Tuesday, August 21, 2007


Also know as: Omaret Yacoubian
In Arabic with English subtitles

Erected in downtown Cairo in 1934, the Yacoubian apartment building was one of the largest, most luxurious edifices of its day. Over the years, however, the building fell into disrepair, and the rooftop dwellings that had been used as servants' quarters were rented out to the destitute and downtrodden. Thus the edifice named for its Armenian builder came to represent a cross-section of Egyptian society.

Pasha was a high rank in the Ottoman Empire, typically granted to governors and generals. Although the word now serves as a non-hereditary title, English speakers have commonly used Pasha as if it formed part of a personal name, as for instance in Zaki Pasha.

LE is the abbreviation for livre Ć©gyptienne, French for Egyptian pound. It is also referred to as EGP. Currently 100 EGP = US$17

A Copt is a native Egyptian Christian. Copts are one of the oldest Christian communities in the Middle East. According to ancient tradition, Saint Mark introduced Christianity to the Egyptians shortly after the ascension of Christ during the reign of the Roman Emperor Nero. Although integrated in the larger Egyptian nation, the Copts have survived as a distinct religious community forming today between 10 and 20 percent of the native population.

Upper Egypt is the narrow strip of land that extends from modern-day Aswan to the area just south of Cairo.

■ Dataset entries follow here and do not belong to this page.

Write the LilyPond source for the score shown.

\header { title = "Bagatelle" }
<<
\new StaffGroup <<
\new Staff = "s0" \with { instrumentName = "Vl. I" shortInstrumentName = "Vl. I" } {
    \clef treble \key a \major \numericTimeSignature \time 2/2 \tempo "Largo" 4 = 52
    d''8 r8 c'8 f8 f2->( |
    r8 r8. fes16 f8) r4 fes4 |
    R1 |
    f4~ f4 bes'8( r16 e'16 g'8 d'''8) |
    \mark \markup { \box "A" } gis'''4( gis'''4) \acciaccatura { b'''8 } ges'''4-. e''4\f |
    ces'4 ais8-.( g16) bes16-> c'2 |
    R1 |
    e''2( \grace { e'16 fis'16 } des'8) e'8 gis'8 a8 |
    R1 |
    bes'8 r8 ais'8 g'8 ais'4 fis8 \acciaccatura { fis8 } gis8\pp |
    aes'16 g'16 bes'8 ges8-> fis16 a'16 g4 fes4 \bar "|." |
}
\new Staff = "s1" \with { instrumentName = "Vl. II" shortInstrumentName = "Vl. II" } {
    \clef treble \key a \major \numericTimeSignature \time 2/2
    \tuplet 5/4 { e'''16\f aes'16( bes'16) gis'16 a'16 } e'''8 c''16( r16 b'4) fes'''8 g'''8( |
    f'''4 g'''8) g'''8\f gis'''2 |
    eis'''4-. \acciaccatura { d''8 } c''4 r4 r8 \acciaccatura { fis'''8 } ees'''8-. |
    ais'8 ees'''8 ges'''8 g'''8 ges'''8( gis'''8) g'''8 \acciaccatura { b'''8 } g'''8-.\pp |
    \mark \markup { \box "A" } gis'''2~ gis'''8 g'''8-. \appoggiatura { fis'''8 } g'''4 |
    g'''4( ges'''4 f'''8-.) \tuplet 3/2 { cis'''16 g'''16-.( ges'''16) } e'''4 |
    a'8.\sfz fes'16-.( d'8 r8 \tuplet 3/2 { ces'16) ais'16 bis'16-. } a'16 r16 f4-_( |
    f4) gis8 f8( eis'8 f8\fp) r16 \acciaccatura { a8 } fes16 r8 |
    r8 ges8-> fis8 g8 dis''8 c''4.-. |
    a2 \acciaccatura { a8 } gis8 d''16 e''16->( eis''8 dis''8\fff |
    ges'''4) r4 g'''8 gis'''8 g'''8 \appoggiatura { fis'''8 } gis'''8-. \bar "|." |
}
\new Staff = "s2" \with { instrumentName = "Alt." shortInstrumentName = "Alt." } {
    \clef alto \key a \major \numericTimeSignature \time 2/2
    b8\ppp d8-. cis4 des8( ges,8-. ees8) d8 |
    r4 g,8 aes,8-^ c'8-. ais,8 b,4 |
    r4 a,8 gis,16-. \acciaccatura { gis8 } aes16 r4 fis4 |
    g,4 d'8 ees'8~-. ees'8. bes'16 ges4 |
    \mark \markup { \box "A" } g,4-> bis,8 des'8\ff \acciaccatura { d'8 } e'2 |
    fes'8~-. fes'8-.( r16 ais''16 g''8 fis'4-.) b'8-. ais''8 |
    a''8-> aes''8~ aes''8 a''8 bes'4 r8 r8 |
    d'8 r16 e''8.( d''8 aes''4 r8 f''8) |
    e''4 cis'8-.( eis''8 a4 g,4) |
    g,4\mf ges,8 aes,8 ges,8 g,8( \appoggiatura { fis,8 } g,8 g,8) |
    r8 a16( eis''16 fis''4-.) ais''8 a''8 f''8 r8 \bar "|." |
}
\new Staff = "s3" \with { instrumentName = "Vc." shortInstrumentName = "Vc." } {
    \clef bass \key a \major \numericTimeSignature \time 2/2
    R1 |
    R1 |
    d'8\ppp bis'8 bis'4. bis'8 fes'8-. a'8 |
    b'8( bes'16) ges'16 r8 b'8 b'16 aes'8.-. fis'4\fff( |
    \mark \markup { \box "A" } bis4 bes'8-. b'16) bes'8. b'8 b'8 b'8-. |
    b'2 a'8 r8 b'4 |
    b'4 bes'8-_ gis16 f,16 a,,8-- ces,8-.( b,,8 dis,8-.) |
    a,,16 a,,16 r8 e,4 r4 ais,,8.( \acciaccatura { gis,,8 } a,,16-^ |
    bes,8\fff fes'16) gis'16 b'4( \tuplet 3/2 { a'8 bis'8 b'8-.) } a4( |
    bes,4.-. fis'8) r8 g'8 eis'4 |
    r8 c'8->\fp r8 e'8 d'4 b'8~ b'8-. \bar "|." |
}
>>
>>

Adel Imam: Zaki Pasha, a wealthy bachelor
Essad Youniss: his sister Dalawt
Khaled El Sawy: Hatem Rasheed, a newspaper editor
Nour El Sherif: Haj Azzam, wealthy owner of an upscale car dealership
Mohamed Imam: Taha El-Shazli, the son of the building’s janitor
Hind Sabry: his girlfriend Buthayna (or is it Bosnaina?)
Bassem Samra: a handsome young soldier
Yousra: Christine, French songstress in an upscale restaurant

The length of the movie (almost 3 hours) will no doubt be a deterrent to many considering going to see this wide-ranging view of secular life in modern-day Cairo. My guess is only those who are native to the country or have visited it (I’ve been twice so I guess I qualify on that count) would have the patience to hang in to the end, as there is no evidence of any attempt at serious editing.

Since the plot involves the lives of the building tenants, there’s always something happening so it jumps from one to another and like any good soap-opera, that keeps your interest high.

for some sexuality and violence.

The soldier is wearing a white T-shirt under his pyjamas but a few minutes later when he removes the top of his pj’s somehow the T-shirt has disappeared.

While Taha is being pursued he exits the park and bangs into a panel truck. The camera view shifts from outside to inside the truck and now he’s at least 10’ away from the truck.

When Zaki and Buthayna are returning one evening to his apartment, although it is quiet dark you can see the name of the building on the left-hand side over the entrance to be the Regent Hotel.

Typically the streets of Cairo are teeming with people, cars, buses, trucks (even donkeys) as would be expected of a large metropolitan city with a population of some 16 million. Personally I’ve never seen a street in Cairo that has that “just washed look” . I think the producers have sanitised the city somewhat.